:: Task data ::

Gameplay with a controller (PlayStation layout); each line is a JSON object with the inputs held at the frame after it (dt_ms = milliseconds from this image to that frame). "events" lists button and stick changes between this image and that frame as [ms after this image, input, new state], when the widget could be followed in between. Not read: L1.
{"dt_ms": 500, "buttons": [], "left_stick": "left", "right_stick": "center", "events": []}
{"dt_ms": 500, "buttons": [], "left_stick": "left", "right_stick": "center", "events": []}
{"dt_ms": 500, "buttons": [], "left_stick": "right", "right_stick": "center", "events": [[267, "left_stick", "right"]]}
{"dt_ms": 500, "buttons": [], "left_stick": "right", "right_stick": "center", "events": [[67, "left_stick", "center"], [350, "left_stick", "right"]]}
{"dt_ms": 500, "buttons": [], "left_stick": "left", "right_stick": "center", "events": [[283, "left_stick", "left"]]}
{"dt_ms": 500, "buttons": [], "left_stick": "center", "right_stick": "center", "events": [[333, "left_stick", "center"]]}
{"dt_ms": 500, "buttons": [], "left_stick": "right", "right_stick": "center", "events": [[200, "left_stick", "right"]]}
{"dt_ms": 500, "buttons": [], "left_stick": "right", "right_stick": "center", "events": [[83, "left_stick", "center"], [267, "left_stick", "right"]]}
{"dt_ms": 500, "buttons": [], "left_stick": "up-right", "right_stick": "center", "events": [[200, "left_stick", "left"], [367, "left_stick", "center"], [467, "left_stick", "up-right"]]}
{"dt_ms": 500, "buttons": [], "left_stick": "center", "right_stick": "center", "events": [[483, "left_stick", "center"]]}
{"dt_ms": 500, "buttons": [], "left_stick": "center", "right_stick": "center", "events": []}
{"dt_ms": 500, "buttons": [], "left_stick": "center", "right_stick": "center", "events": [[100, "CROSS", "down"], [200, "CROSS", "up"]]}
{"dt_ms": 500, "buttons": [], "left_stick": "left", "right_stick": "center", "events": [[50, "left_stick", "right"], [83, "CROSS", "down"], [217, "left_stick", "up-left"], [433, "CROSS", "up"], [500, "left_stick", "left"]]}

:::

**Work instructions**
From the data above, pick out each line containing "down" and copy it.

**Task output**
{"dt_ms": 500, "buttons": [], "left_stick": "center", "right_stick": "center", "events": [[100, "CROSS", "down"], [200, "CROSS", "up"]]}
{"dt_ms": 500, "buttons": [], "left_stick": "left", "right_stick": "center", "events": [[50, "left_stick", "right"], [83, "CROSS", "down"], [217, "left_stick", "up-left"], [433, "CROSS", "up"], [500, "left_stick", "left"]]}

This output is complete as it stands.